▶ DOCUMENT PASSAGE
[MITgcm-support] Surface waves relaxation without viscosity terms

fancer lancer fancer.lancer at gmail.com
Tue Feb 12 05:18:01 EST 2013


To sum up my small researches concerning this issue, I attached the
summary about the series of experiments. At t=0 s there was just an
initial surface disturbance (wave packet) above the constant internal
mean flow (horizontal axis). I performed 7 numerical experiments,
which differed from each other by the mean flow velocity. After the
simulation starting the initial surface wave disintegrated into two
waves, which ran to left and to right hand side.

As far as you can see on the attached picture, there is no deviation
from the theoretical results for the surface waves, generated above an
environment without the background flow. But the difference grows in
compliance with increasing the background flow.

Any ideas why there can be such a big deviation from the theoretical numbers?

Sincerely,
Sergey Semin

On Sun, Feb 10, 2013 at 2:27 PM, fancer lancer <fancer.lancer at gmail.com> wrote:
> Dear MITgcm users and developers,
>
> First of all I'd like to say thanks to Martin and Jean-Michel for
> giving me the advice about the Crank-Nicholson scheme. It was very
> helpful and surface waves aren't dissipated anymore with this setup.
>
> But still I have some issues. Since the problem can be connected with
> the topic I am writing to the same e-mail thread.
> I've resetup my experiment as follows:
> Depth = 0.194 m,
> Length = 12.4 m.
> It is 2D area with the flat bottom and the constant temperature (20
> degrees of Celsius) and zero salinity. There is the constant
> background flow 0.232 m/s from left to right hand side of the area.
> There is no viscosity and diffusion in the area. I set the initial
> surface elevation by the following formula:
> eta = eta0*cos(k*x)*gap(x),
> where
> eta0 = 0.01 - initial wave amplitude (m),
> k = -2*PI*3.271 - wave number (rad/m),
> gap(x) - function of the argument X, which transforms the periodic
> cosine to a wave-packet.

Dataset entries
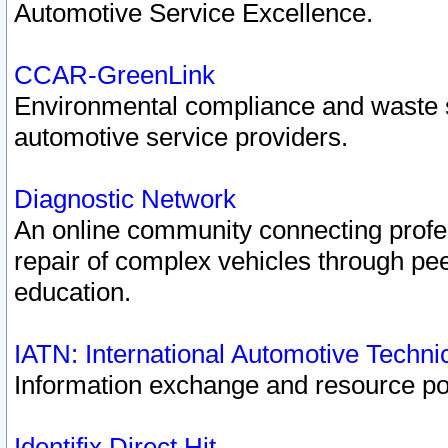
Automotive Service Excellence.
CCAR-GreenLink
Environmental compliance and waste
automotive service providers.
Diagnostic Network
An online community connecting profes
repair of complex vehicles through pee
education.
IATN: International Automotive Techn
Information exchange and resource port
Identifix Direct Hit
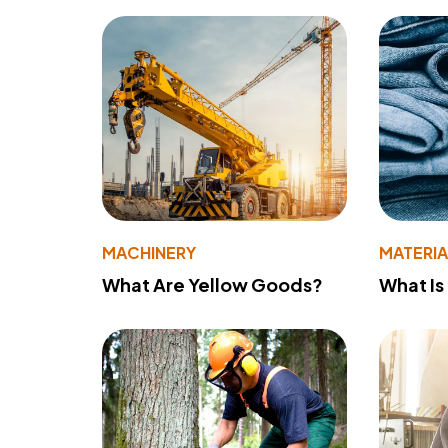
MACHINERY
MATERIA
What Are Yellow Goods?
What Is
...
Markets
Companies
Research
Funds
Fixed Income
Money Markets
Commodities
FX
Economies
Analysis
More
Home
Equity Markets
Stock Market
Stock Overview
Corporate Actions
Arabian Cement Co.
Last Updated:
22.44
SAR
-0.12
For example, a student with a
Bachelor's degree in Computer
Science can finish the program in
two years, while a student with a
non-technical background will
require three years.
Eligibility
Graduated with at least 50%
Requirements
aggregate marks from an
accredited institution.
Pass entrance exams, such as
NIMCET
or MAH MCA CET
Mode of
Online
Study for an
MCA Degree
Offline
...
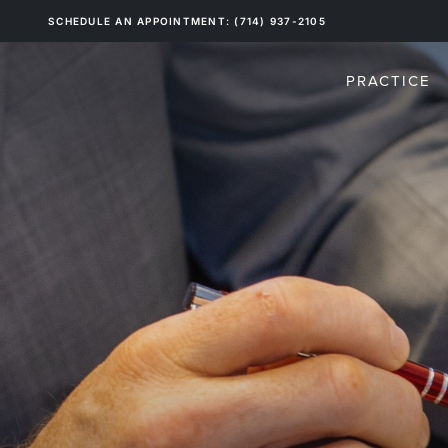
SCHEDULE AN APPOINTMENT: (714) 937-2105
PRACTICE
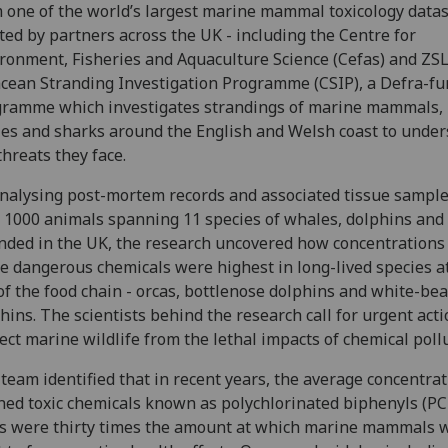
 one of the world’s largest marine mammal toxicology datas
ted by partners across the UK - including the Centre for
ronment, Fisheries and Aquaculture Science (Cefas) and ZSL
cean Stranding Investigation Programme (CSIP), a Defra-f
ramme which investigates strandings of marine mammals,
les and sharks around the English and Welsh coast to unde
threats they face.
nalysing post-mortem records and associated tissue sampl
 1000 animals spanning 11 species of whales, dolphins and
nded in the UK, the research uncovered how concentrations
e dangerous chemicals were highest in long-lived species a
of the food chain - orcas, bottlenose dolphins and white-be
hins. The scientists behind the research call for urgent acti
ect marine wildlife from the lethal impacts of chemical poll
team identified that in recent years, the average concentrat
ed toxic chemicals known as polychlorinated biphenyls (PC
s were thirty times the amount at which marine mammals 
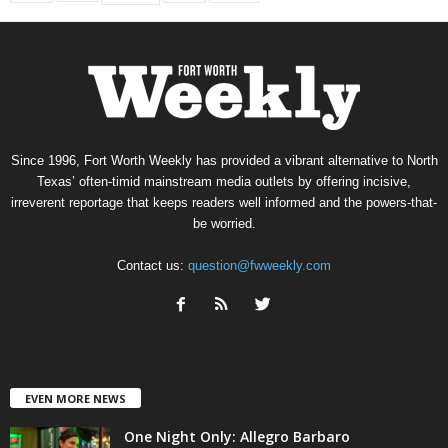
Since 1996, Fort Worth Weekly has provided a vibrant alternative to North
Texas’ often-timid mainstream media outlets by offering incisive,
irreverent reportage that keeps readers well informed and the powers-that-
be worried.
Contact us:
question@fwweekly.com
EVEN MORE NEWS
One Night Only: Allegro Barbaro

▶ WHAT IS EXPECTED
Answer these questions about the forum thread on surface wave relaxation, numbering your answers to match:
1. How many numerical experiments were performed, and what made them differ from one another?
2. What depth and length were set for the re-setup experiment?
3. What constant background flow was used in that re-setup, and in which direction did it run?

▶ YOUR RESPONSE
1. Seven experiments were performed, and they differed by the mean flow velocity.
2. The depth was 0.194 m and the length was 12.4 m.
3. The background flow was 0.232 m/s, running from the left to the right hand side of the area.